La commune elle-même fut érigée par une loi du 23 juin 1896, à partir d’un territoire détaché de Catillon-sur-Sambre. Elle résulte de la réunion de quatre hameaux : Rejet-de-Beaulieu proprement dit, La Laurette, Le Petit-Cambrésis et La Louvière.

Le village fut occupé par les troupes allemandes fin août 1914 et resta à l’arrière du front pendant toute la durée de la guerre. Le 4 novembre 1918, lors de la bataille de la Sambre, l’offensive britannique sur le canal de la Sambre à l’Oise libéra le secteur au prix de violents combats. L’église, l’école et de nombreuses maisons furent détruites. Un cimetière militaire du Commonwealth (Rejet-de-Beaulieu Communal Cemetery) conserve 53 sépultures de soldats tombés lors de ces combats d’octobre-novembre 1918 : 50 Britanniques et 3 Australiens.

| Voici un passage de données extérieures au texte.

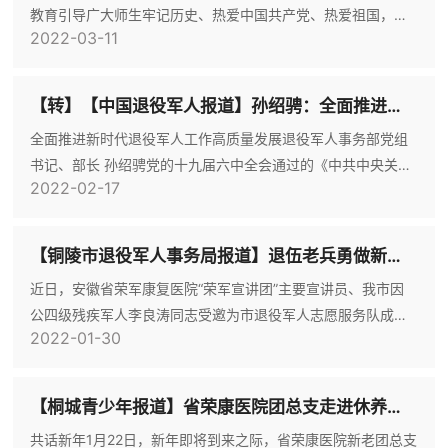
教育引导广大师生牢记历史、热爱中国共产党、热爱祖国，一
2022-03-11
心一意听党话、跟党走，3月10日下午，龙眠小学邀请安徽省
荣康医院“荣军红色宣讲团”一行到校开展题为“忆峥嵘岁月 惜幸
福生活”的主题宣讲活动。宣讲报告会由校党支部书记盛志兵主
【转】【中国退役军人报道】孙绍骋：全面推进新时代退役军人工作高质量发展
持，安徽省荣康医院党委书记崔俊岗出席报告会，学校全体党
全面推进新时代退役军人工作高质量发展退役军人事务部党组
员教师及五六年级近三百名学生参加了本次宣讲活动。校长唐
书记、部长 孙绍骋党的十九届六中全会通过的《中共中央关于
正茂对前来
2022-02-17
党的百年奋斗重大成就和历史经验的决议》（以下简称《决
议》），全面总结党的百年奋斗重大成就和历史经验，体现了
我们党重视和善于运用历史规律的高度政治自觉，体现了我们
【铜陵市退役军人事务局报道】退伍老兵勇做新时代红色宣讲的传播者
党牢记初心使命、继往开来的自信和担当，必将激励全党锚定
近日，安徽省荣军康复医院“荣军宣讲团”主要宣讲员、我市因
既定奋斗目标，意气风发走向未来。退役军人工作是党和国家
公四级残疾军人李良涛同志受邀为市退役军人志愿服务队成员
工作的重要组成部分，必
2022-01-30
们进行宣讲，分享他在省荣军康复医院疗养、学习、宣讲以及
成长的经历，畅谈心得感想。李良涛同志自今年6月份参加省荣
军康复医院疗养以来，积极遵守院里管理制度，协助院方做好
【桐城青少年报道】省荣康医院团总支走进休养员开展“我们的节日——共话新年”活动
疗、休养人员的思想工作，积极参加“荣军宣讲团”活动，围绕
共话新年1月22日，新年即将到来之际，省荣康医院新老团总支
自己在马兰参核部队服役期间的艰苦经历和奋斗历程，宣讲革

En mai 1940, des tirailleurs marocains opposèrent une résistance acharnée dans le secteur. La commune conserve également la mémoire de Clément Debremme, résistant FTP arrêté à Lille et exécuté par la Gestapo le 4 mars 1944 au fort de Breendonck, en Belgique.

Héraldique

Les armes de la commune se blasonnent : de sinople à une tour d’argent, chargé sur la pointe d’un huchet d’or.